Count the lines of the listing below that contain the string "data", and give only that number.

INPUT:
Content starts
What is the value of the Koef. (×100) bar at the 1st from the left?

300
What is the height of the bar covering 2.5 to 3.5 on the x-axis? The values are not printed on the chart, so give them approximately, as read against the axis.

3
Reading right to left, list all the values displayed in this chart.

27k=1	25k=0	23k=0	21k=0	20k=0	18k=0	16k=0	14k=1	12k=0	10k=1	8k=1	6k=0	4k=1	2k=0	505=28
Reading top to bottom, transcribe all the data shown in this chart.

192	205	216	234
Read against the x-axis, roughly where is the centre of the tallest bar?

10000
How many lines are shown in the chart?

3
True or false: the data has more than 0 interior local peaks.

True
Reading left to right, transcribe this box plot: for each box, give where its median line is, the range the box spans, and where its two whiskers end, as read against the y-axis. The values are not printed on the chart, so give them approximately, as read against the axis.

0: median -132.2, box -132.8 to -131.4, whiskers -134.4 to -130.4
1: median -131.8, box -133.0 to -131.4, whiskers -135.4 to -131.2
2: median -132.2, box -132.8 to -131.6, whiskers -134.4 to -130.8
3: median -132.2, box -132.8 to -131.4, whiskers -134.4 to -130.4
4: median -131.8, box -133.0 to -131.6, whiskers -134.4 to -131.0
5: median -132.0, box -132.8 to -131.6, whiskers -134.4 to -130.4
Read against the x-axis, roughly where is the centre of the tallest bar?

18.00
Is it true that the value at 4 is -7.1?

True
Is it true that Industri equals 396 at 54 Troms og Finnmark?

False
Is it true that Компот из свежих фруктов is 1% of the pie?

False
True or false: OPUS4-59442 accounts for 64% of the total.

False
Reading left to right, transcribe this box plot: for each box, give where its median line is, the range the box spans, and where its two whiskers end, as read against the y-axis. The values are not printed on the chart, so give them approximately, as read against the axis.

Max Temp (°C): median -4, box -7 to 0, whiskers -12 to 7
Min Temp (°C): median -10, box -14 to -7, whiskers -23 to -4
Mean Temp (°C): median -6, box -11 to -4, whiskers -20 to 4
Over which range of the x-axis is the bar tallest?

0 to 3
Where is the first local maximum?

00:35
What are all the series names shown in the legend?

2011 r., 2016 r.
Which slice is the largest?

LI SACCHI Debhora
Content ends
SOLUTION FOR THIS EXERCISE: 2